Before we left, I used the men's room. Two urinals out of three were broken, one smashed in pieces, the other duct taped together and filled with running water. "Happy opening day!" I muttered.

So we drove down to the next place. Big sign by the side of the road. "RESTAURANT," said it. We pull in, seeing that it also says "BAKERY" and offered a free loaf of bread with every fill-up. Certainly a unique proposition, and I was saddened to remember that we had filled up at the last stop. Still, we'd buy some bread for the road.

We walk in and see tables... But note that no one is eating.

"Excuse us," we say, "Is this the restaurant?"

"No," says the woman with an irritated huff, as if she can't quite fathom why people are walking in all day and asking these exasperating questions, "We serve coffee and ice cream. Nothing else."

We looked outside. "RESTAURANT," reassured the sign... But nothing else seemed to back it up. We drove off.

We had no theories on this inexplicable advertising. Maybe, we hypothesized, "Restaurant" has an entirely different Canadian meaning, and can flexibly be applied to ice cream parlors and, by extension, gas stations that serve gum. Perhaps these Canadians tip vending machines. Or perhaps this was a building with delusions of grandeur, a building that was silently imploring its owners that it could be more than a mere capucchino-and-chocolate rest stop - it longed to be a five-star mention in the Zagat's guide, ached in every beam to host an Emeril Lagasse session, and as a result it silently attached a sign to it saying "RESTAURANT" in an attempt to convince the surly waitress within that there was a burning need for haute cuisine in the middle of fucking nowhere.

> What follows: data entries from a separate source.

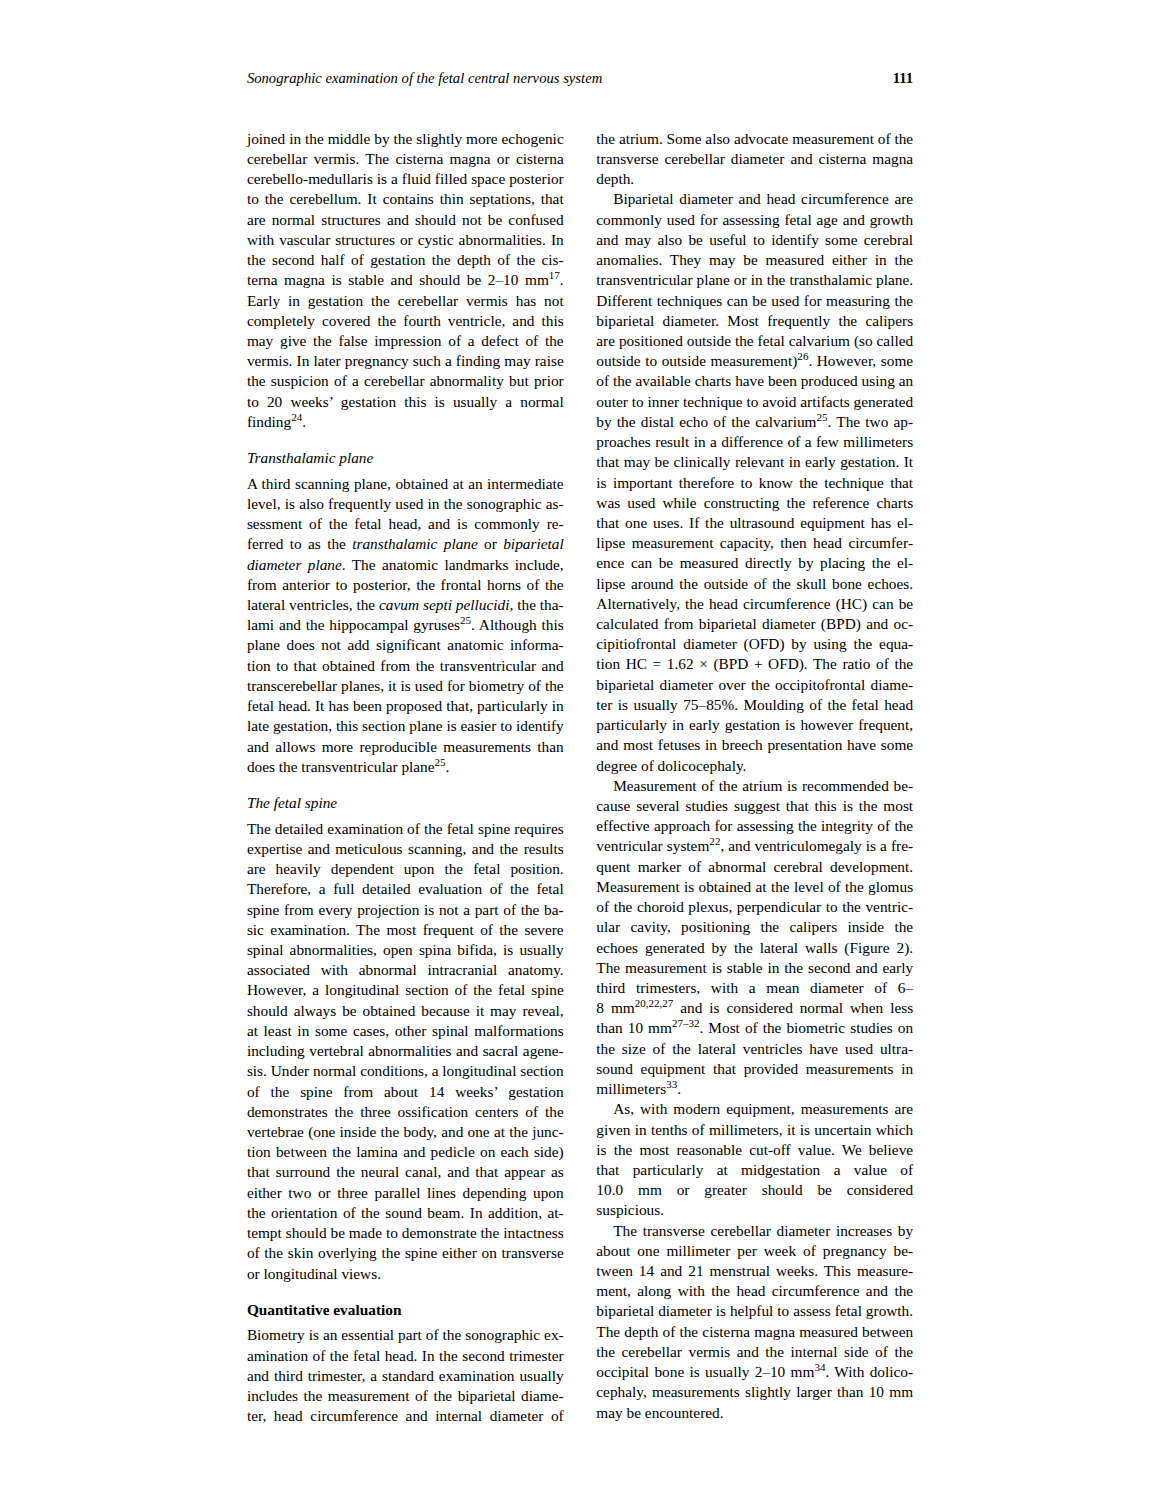Sonographic examination of the fetal central nervous system 111
joined in the middle by the slightly more echogenic cerebellar vermis. The cisterna magna or cisterna cerebello-medullaris is a fluid filled space posterior to the cerebellum. It contains thin septations, that are normal structures and should not be confused with vascular structures or cystic abnormalities. In the second half of gestation the depth of the cisterna magna is stable and should be 2–10 mm17. Early in gestation the cerebellar vermis has not completely covered the fourth ventricle, and this may give the false impression of a defect of the vermis. In later pregnancy such a finding may raise the suspicion of a cerebellar abnormality but prior to 20 weeks’ gestation this is usually a normal finding24.
Transthalamic plane
A third scanning plane, obtained at an intermediate level, is also frequently used in the sonographic assessment of the fetal head, and is commonly referred to as the transthalamic plane or biparietal diameter plane. The anatomic landmarks include, from anterior to posterior, the frontal horns of the lateral ventricles, the cavum septi pellucidi, the thalami and the hippocampal gyruses25. Although this plane does not add significant anatomic information to that obtained from the transventricular and transcerebellar planes, it is used for biometry of the fetal head. It has been proposed that, particularly in late gestation, this section plane is easier to identify and allows more reproducible measurements than does the transventricular plane25.
The fetal spine
The detailed examination of the fetal spine requires expertise and meticulous scanning, and the results are heavily dependent upon the fetal position. Therefore, a full detailed evaluation of the fetal spine from every projection is not a part of the basic examination. The most frequent of the severe spinal abnormalities, open spina bifida, is usually associated with abnormal intracranial anatomy. However, a longitudinal section of the fetal spine should always be obtained because it may reveal, at least in some cases, other spinal malformations including vertebral abnormalities and sacral agenesis. Under normal conditions, a longitudinal section of the spine from about 14 weeks’ gestation demonstrates the three ossification centers of the vertebrae (one inside the body, and one at the junction between the lamina and pedicle on each side) that surround the neural canal, and that appear as either two or three parallel lines depending upon the orientation of the sound beam. In addition, attempt should be made to demonstrate the intactness of the skin overlying the spine either on transverse or longitudinal views.
Quantitative evaluation
Biometry is an essential part of the sonographic examination of the fetal head. In the second trimester and third trimester, a standard examination usually includes the measurement of the biparietal diameter, head circumference and internal diameter of the atrium. Some also advocate measurement of the transverse cerebellar diameter and cisterna magna depth.
Biparietal diameter and head circumference are commonly used for assessing fetal age and growth and may also be useful to identify some cerebral anomalies. They may be measured either in the transventricular plane or in the transthalamic plane. Different techniques can be used for measuring the biparietal diameter. Most frequently the calipers are positioned outside the fetal calvarium (so called outside to outside measurement)26. However, some of the available charts have been produced using an outer to inner technique to avoid artifacts generated by the distal echo of the calvarium25. The two approaches result in a difference of a few millimeters that may be clinically relevant in early gestation. It is important therefore to know the technique that was used while constructing the reference charts that one uses. If the ultrasound equipment has ellipse measurement capacity, then head circumference can be measured directly by placing the ellipse around the outside of the skull bone echoes. Alternatively, the head circumference (HC) can be calculated from biparietal diameter (BPD) and occipitiofrontal diameter (OFD) by using the equation HC = 1.62 × (BPD + OFD). The ratio of the biparietal diameter over the occipitofrontal diameter is usually 75–85%. Moulding of the fetal head particularly in early gestation is however frequent, and most fetuses in breech presentation have some degree of dolicocephaly.
Measurement of the atrium is recommended because several studies suggest that this is the most effective approach for assessing the integrity of the ventricular system22, and ventriculomegaly is a frequent marker of abnormal cerebral development. Measurement is obtained at the level of the glomus of the choroid plexus, perpendicular to the ventricular cavity, positioning the calipers inside the echoes generated by the lateral walls (Figure 2). The measurement is stable in the second and early third trimesters, with a mean diameter of 6–8 mm20,22,27 and is considered normal when less than 10 mm27–32. Most of the biometric studies on the size of the lateral ventricles have used ultrasound equipment that provided measurements in millimeters33.
As, with modern equipment, measurements are given in tenths of millimeters, it is uncertain which is the most reasonable cut-off value. We believe that particularly at midgestation a value of 10.0 mm or greater should be considered suspicious.
The transverse cerebellar diameter increases by about one millimeter per week of pregnancy between 14 and 21 menstrual weeks. This measurement, along with the head circumference and the biparietal diameter is helpful to assess fetal growth. The depth of the cisterna magna measured between the cerebellar vermis and the internal side of the occipital bone is usually 2–10 mm34. With dolicocephaly, measurements slightly larger than 10 mm may be encountered.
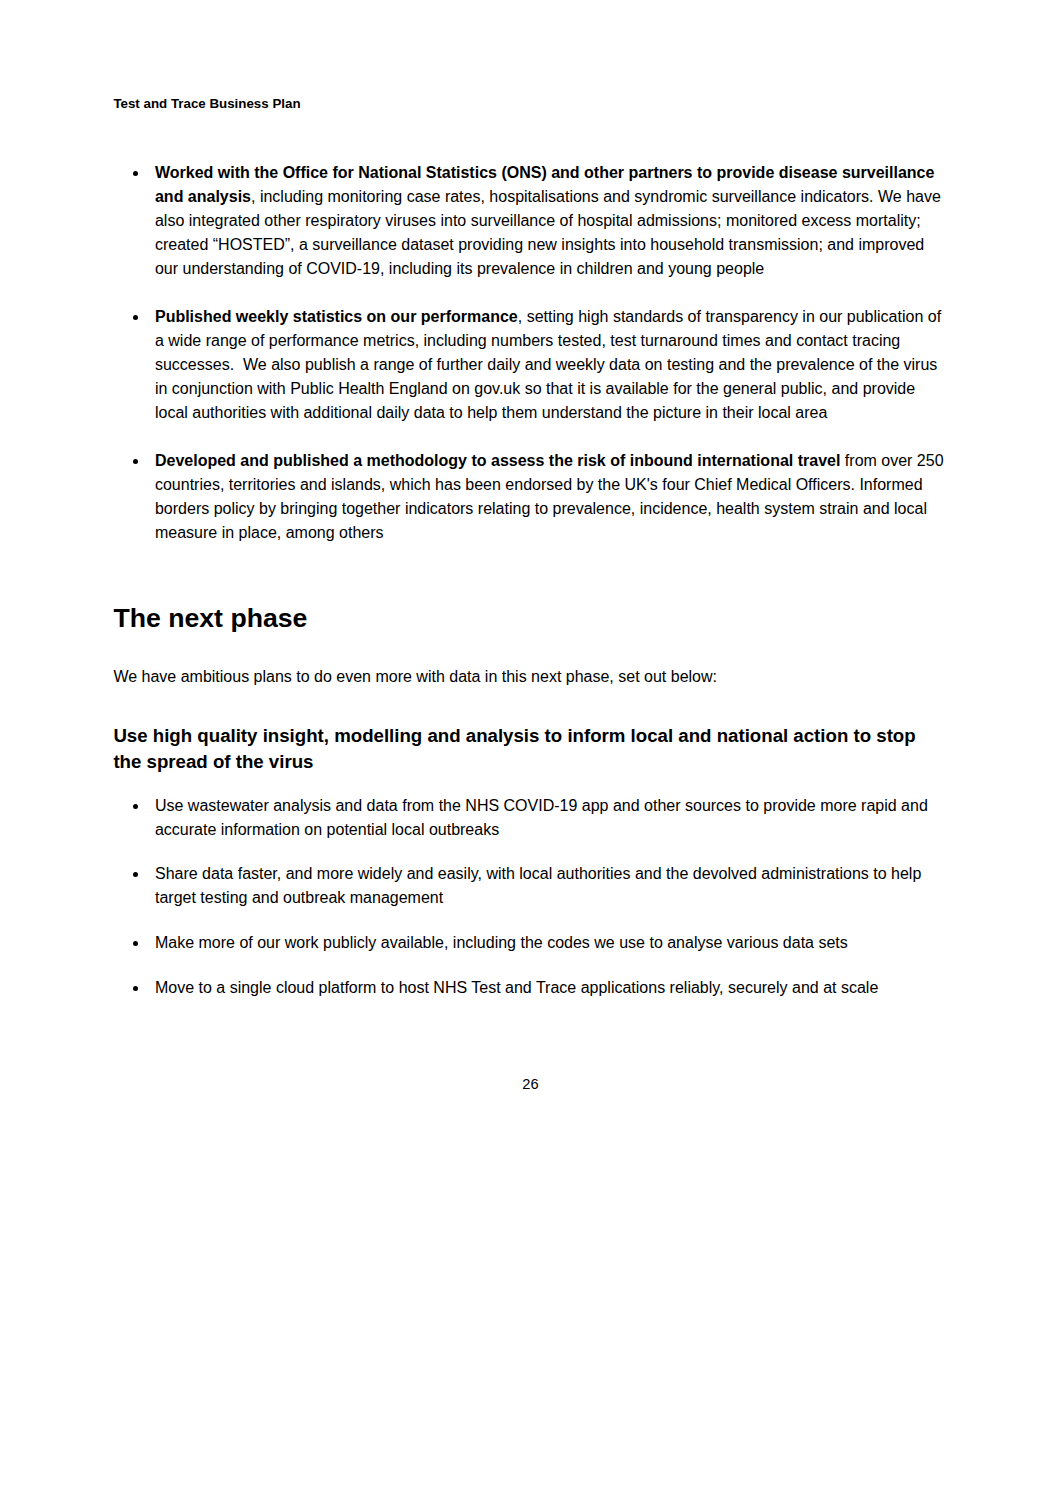Test and Trace Business Plan
Worked with the Office for National Statistics (ONS) and other partners to provide disease surveillance and analysis, including monitoring case rates, hospitalisations and syndromic surveillance indicators. We have also integrated other respiratory viruses into surveillance of hospital admissions; monitored excess mortality; created “HOSTED”, a surveillance dataset providing new insights into household transmission; and improved our understanding of COVID-19, including its prevalence in children and young people
Published weekly statistics on our performance, setting high standards of transparency in our publication of a wide range of performance metrics, including numbers tested, test turnaround times and contact tracing successes. We also publish a range of further daily and weekly data on testing and the prevalence of the virus in conjunction with Public Health England on gov.uk so that it is available for the general public, and provide local authorities with additional daily data to help them understand the picture in their local area
Developed and published a methodology to assess the risk of inbound international travel from over 250 countries, territories and islands, which has been endorsed by the UK's four Chief Medical Officers. Informed borders policy by bringing together indicators relating to prevalence, incidence, health system strain and local measure in place, among others
The next phase
We have ambitious plans to do even more with data in this next phase, set out below:
Use high quality insight, modelling and analysis to inform local and national action to stop the spread of the virus
Use wastewater analysis and data from the NHS COVID-19 app and other sources to provide more rapid and accurate information on potential local outbreaks
Share data faster, and more widely and easily, with local authorities and the devolved administrations to help target testing and outbreak management
Make more of our work publicly available, including the codes we use to analyse various data sets
Move to a single cloud platform to host NHS Test and Trace applications reliably, securely and at scale
26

In point of fact, there was. And yet apparently we were not to find one. We vaguely considered ordering a butternut pecan cone in the shape of a steak, but figured it best to drive on. We were hungry, though. Very hungry. And cranky.

So when we pulled in at the third restaurant, we were wondering what could go wrong. As it turned out, nothing; when we told the proprietor of our troubles, he laughed and said, "Yeah, I've been getting some business from them." And the place had a full bar and a reasonably large menu for a diner, so we were happy. My wife ordered a White Zin.

"A what?"

"A white zinfandel? It's a wine." The waitress stared blandly. "A kind of pinkish wine."

"Oh," she said, looking about nervously - this kind of posh, newfangled vintnery technology had apparently not reached here. "We just have red wine and white wine." Her face brightened. "But I can mix the two of them for you if you like!"

My wife declined.

The meal, incidentally, was quite excellent by road standards - a fine cut above Denny's. And also incidentally, I'm not mocking the waitress's attitude - she tried her best to salvage a meal, which is an admirable thing. We tipped her well, never you fear.

Let me say in Canada's defense that when our U-Haul broke down in the middle of nowhere, a very nice Canadian family on their way back from a family reunion drove us twenty minutes down the road (at fifty miles an hour, despite Gini's attempts to get them to accelerate to just under warp speed) to a pay phone, waited for a half an hour while we negotiated with a rather dense woman at U-Haul, then drove us back all the way to our truck, wasting an hour and a half out of their lives but helping us immensely.

This would not have happened most place in America.

In short, the Canadians are beautiful, gorgeous, and kind people. But I'm not eating at anyplace that promises Canadian cuisine unless I want it with sprinkles.